In his lifetime, he published more than fifty professional papers and over a dozen books and monographs. He was also active in many professional societies, a longstanding member of International Physicians for the Prevention of Nuclear War and Amnesty International, and a supporter of the Albert Schweitzer Fellowships.

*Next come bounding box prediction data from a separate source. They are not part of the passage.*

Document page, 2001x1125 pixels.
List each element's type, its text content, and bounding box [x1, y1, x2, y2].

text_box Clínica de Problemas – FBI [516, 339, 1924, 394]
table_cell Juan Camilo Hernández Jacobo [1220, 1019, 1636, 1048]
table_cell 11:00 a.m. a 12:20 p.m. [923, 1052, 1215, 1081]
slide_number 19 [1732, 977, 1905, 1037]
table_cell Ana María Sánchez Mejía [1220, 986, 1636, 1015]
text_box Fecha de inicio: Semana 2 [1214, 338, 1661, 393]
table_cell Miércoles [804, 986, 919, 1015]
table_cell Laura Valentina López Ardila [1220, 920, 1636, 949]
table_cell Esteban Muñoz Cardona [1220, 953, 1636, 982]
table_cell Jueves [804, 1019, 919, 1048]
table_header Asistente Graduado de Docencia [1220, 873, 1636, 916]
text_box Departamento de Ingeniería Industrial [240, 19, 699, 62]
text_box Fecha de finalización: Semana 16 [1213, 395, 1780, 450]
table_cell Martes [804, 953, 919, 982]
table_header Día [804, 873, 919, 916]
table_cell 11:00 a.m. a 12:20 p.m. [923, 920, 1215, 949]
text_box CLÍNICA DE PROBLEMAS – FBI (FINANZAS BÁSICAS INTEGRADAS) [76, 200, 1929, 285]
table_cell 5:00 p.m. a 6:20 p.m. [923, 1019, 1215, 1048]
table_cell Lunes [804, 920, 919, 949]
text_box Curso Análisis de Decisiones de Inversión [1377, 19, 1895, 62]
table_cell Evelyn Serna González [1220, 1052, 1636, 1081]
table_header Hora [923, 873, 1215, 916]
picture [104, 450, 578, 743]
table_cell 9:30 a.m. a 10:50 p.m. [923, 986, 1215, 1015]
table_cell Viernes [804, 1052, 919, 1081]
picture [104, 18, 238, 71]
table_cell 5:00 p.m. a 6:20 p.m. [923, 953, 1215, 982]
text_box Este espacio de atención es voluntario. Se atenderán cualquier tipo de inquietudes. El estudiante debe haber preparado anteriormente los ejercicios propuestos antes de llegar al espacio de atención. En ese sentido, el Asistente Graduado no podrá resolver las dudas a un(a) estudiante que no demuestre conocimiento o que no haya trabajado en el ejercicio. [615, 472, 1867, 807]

He spoke several languages fluently and estimated that over his lifetime he had visited over 90 countries around the ever-changing world of the twentieth and twenty-first centuries.

==Career==
===Career at Harvard===
- Professor, Department of Social Medicine, Harvard Medical School
- Acting Chair, Department of Social Medicine, Harvard Medical School (during the years when Dr. Julius B. Richmond served in Washington, DC as Surgeon General in the Carter Administration)
- Professor, Harvard School of Public Health

===Professional service===
- Koch-Weser served on the Editorial Board of the American Journal of Public Health from its beginning in 1991.

==Publications==
- Koch-Weser DA. Book Review: Preventive Primary Medicine: Reducing the major causes of mortality By Robert Lewy. October 1980. New England Journal of Medicine 303(18):1069-1070. , Accessed June 27, 2019.
- Koch-Weser D. The Heterosexual Transmission of AIDS in Africa. Abt Books. (December 1, 1988). ISBN 978-0890116036.
- Koch-Weser D. Rifampin, New Hope in the Fight against Tuberculosis. New England Journal of Medicine. September 1970.
- Koch-Weser D. Book Review of Rifampin in the Treatment of Drug-Resistant Mycobacterium tuberculosis Infections" by Vall-Spinosa. 1970.
- Science and Brazilian development: report of a Workshop on Science and Technology to Development, Workshop held April 11–16, 1966 in Itataiai, Brazil. Conducted by the Office of the Foreign Secretary Program, National Academy of Sciences-National Research Council, Brazil-U.S. Dieter Koch-Wester, Acting Chair. Health Speaker: Dr. Ernani Braga, Chairman.
- Noble RD, Koch-Weser D, Noble EP. Glucose Metabolism by Mycobacterium Smegmatis: Evidence for the Pentose Cycle. American Review of Respiratory Diseases. Vol. 86, No. 3 | Sep 01, 1962. (Submitted May 14, 1962).
- Popper, H., Koch-Weser, D., and Szanto, P.B. Protective Effect of Vitamin B12 Upon Hepatic Injury Produced by Carbon Tetrachloride. Proc. Soc. Exper. Biol. 1954
- Koch-Weser D, Szanto PB, Farber E, Popper H. Further investigation on the effect of vitamin B12concentrate upon hepatic injury produced by carbon tetrachloride, Translational Research, 36(5),1950 (November); pp 694–704. - https://www.translationalres.com/article/0022-2143(50)90099-0/fulltext

==Publications about Dieter Koch-Weser==
- Willich SN, Elm S (Eds). Medical Challenges for the New Millennium: An Interdisciplinary Task, 2001. Specifically see pp. vii. through xiv. and bibliography at the end.

==Personal life==
He had lived since 1997 in North Andover, Massachusetts with his wife Sophie, who had already passed in 2010. During his teaching years they had lived also in Wellesley Hills, Massachusetts.

===Retirement and later years===

After retirement, Dieter and his wife Sophie moved in 1997 to the Edgewood Retirement Community in North Andover, Massachusetts in 1997, where he is known as "the Mayor" for his combination of friendly personality and commanding presence. Although not especially tall, Dieter could always be identified in a room by his lush, swept-back mane of white hair. He continued to work as a consultant at the Education Development Center (EDC) in Boston, Massachusetts, later Newton, Massachusetts, and served as an author and reviewer of professional publications until his final years.

===Death===

Dieter celebrated his 99th birthday at Edgewood one week before his death. He had two daughters and was predeceased by his wife, Sophie, in 2010.